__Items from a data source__
★ ★ ★
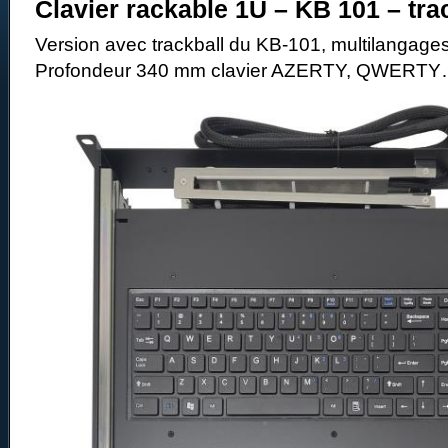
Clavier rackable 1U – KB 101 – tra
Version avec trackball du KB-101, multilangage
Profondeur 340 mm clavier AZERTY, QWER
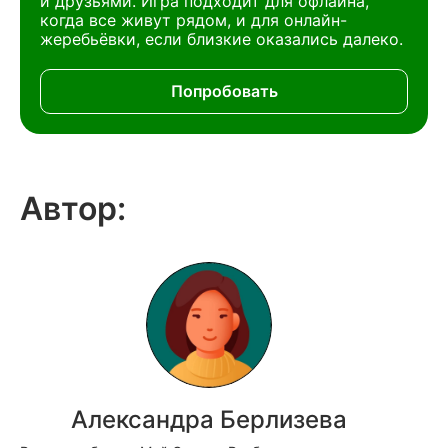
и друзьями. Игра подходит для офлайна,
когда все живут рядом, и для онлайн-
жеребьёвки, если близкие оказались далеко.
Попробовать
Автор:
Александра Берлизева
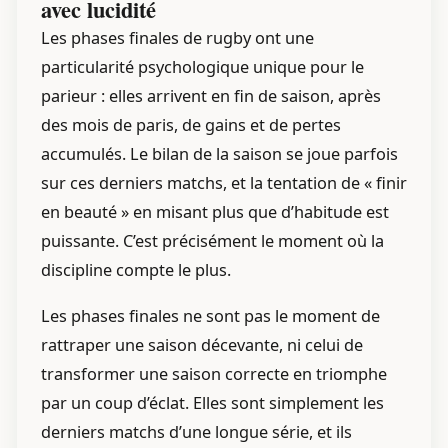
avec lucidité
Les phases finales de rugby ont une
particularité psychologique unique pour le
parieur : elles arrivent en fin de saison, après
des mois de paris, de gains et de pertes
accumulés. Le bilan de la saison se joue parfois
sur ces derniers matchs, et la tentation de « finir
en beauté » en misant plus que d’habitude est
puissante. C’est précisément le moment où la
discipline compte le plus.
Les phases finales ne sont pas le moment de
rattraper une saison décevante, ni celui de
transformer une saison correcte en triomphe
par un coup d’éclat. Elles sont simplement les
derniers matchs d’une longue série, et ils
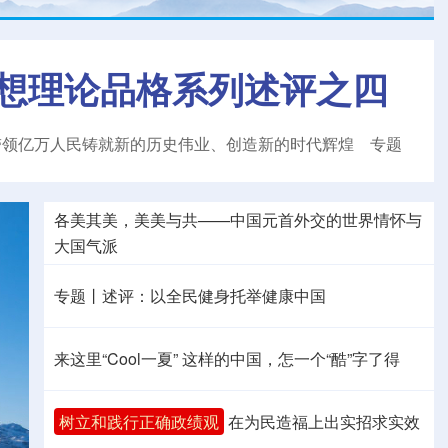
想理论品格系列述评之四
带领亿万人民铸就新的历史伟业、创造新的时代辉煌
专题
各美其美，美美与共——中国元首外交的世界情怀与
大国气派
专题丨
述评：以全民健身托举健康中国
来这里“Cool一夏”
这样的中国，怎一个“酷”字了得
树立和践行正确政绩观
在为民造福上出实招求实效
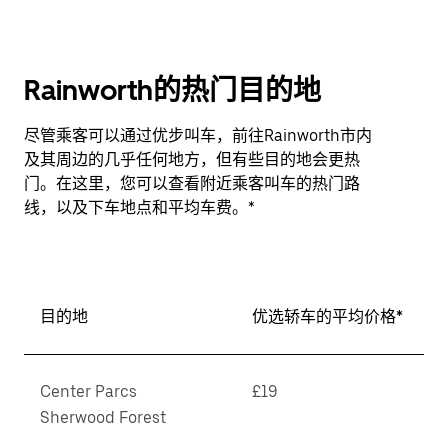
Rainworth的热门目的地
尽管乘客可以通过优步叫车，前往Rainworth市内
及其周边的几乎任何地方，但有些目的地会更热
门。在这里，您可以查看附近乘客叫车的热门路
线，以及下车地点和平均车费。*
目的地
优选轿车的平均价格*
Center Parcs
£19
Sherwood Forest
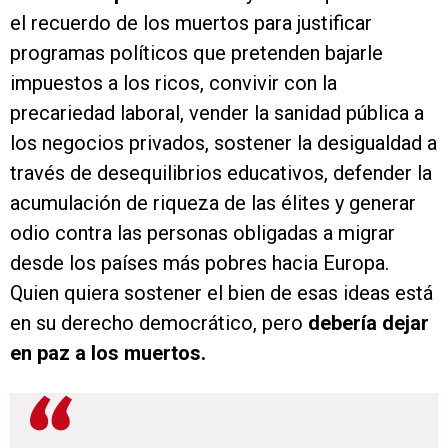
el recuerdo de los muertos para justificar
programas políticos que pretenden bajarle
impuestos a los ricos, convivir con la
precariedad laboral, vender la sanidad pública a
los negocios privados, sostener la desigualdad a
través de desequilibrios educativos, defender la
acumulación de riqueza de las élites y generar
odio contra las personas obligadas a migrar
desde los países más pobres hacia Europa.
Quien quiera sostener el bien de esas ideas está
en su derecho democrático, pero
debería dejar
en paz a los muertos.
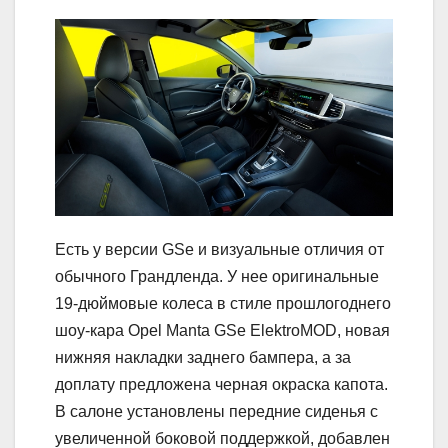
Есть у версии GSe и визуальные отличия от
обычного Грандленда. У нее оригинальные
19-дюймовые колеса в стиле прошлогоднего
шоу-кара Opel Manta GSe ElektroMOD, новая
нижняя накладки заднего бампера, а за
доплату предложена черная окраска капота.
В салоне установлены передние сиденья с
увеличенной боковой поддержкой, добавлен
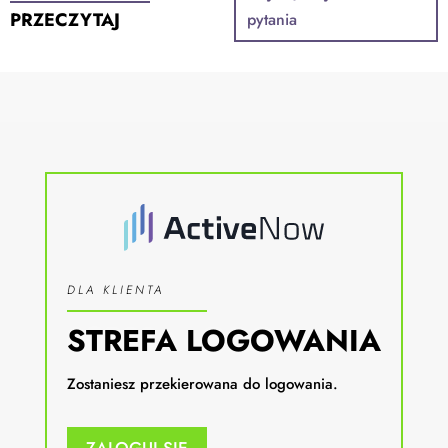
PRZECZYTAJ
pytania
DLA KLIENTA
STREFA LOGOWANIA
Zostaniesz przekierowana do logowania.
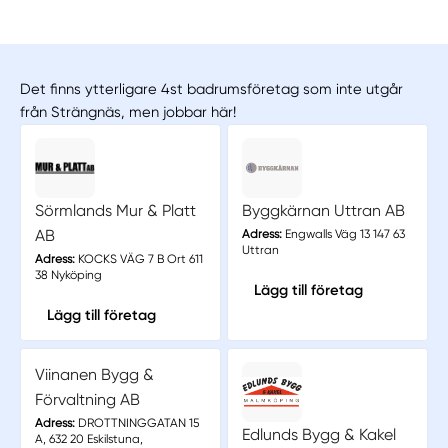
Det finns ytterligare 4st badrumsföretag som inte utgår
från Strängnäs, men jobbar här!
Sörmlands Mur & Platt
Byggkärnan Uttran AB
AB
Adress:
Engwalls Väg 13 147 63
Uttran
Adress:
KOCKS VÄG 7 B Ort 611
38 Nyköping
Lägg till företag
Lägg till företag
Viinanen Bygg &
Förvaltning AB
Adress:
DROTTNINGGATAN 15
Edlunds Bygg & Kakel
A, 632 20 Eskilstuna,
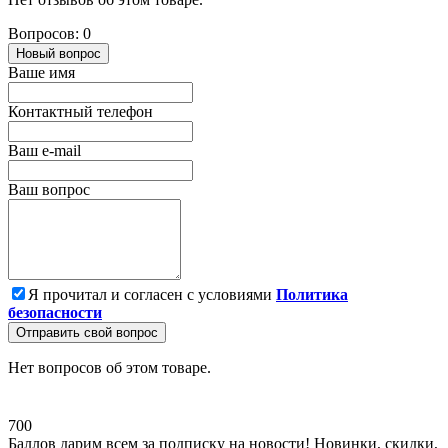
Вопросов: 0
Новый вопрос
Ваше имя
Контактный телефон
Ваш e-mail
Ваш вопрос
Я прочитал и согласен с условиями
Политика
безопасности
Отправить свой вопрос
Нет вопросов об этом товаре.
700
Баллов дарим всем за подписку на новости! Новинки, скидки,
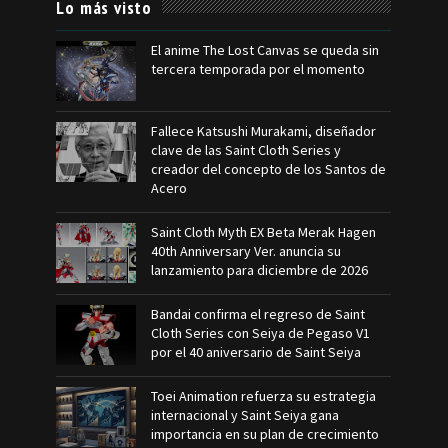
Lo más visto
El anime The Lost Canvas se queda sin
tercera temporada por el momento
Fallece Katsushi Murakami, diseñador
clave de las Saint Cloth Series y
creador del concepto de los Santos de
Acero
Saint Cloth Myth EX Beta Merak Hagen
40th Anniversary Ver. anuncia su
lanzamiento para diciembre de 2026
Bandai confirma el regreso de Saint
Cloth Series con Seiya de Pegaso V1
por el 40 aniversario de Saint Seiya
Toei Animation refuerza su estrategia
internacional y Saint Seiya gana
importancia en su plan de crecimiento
★ ★ ★
Would you give the number of lines of the data that include the string "phases"? Nothing else is wanted.

2